2017/11/08 のログ
■ホウセン > 暑さの盛りでは、いっそ鬱陶しいまでに蛾なり羽虫なりを誘引していたランプに、今は纏わり付く何物も存在しない。
売り込み真っ最中の元女戦士の他に、店主が意図して言及していなかったり、或いは奴隷の価値が分からないせいで埋もれた”掘り出し物”がないか、店の奥に視線を向ける。
昼間と同じような明るさをといった努力はしていないようで、奥に行けば行く程に闇は濃くなる。
それでも何者かが動く気配だけは伝わり、衣擦れの音であったり、逃亡防止用と思しき手錠や首輪に連なる鎖の音が可聴域すれすれの大きさで鼓膜を震わせる。
「生憎と一から仕込むだけの暇が惜しゅて惜しゅて。
なればこそ、既に完成しておる奴隷を買いたいというのが人情じゃろう?
無論、儂の色に染める程度の”手直し”ぐらいは吝かではありゃせんがな。
翻せば、儂の眼鏡に叶う仕上がり具合ならば、値段に多少色を付けても善い…と思っておるのじゃ。
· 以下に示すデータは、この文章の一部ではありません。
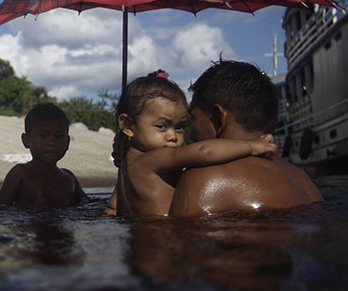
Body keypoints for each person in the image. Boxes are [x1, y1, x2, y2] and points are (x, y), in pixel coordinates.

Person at [104, 70, 277, 216]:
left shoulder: (127, 166)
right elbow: (204, 151)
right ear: (127, 125)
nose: (173, 136)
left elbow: (112, 208)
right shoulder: (155, 159)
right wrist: (252, 146)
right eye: (162, 126)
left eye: (180, 127)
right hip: (164, 239)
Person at [169, 59, 323, 216]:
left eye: (193, 119)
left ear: (217, 118)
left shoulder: (204, 179)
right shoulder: (305, 183)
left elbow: (176, 239)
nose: (191, 133)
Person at [0, 103, 87, 209]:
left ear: (68, 142)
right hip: (29, 224)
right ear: (26, 141)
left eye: (59, 136)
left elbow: (86, 203)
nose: (52, 142)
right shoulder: (20, 173)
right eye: (43, 136)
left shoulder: (69, 177)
」
値切り交渉は凡そ平行線に近い。
妖仙も強欲なら、奴隷商人も強欲のようだ。
割増料金というカードをチラつかせ、店主側から絶好の提案が転がり出てこないものかとのカマかけ。
だが、双方にとって不幸なことに、この店には妖仙の好みに合いそうな奴隷の取り扱いはないらしい。
お手上げだとの店主のジェスチャーに応えるよう、薄っぺらい肩を竦めて見せる。
「是も巡り合わせの一つじゃ。
儂が市場を巡り終わる頃に、まだ売れずに残っておるようなら買うぞ。
…無論、お主が多少の割引をしてくれるのならば…じゃがのぅ?」
斯様な我侭を言い置き、その店の前を離れる。
果たして一周するのにどれだけの時間を要するか分からぬ所だが、焦る気配もなくふらりふらりと人の波に紛れて――
ご案内:「奴隷市場都市バフート」からホウセンさんが去りました。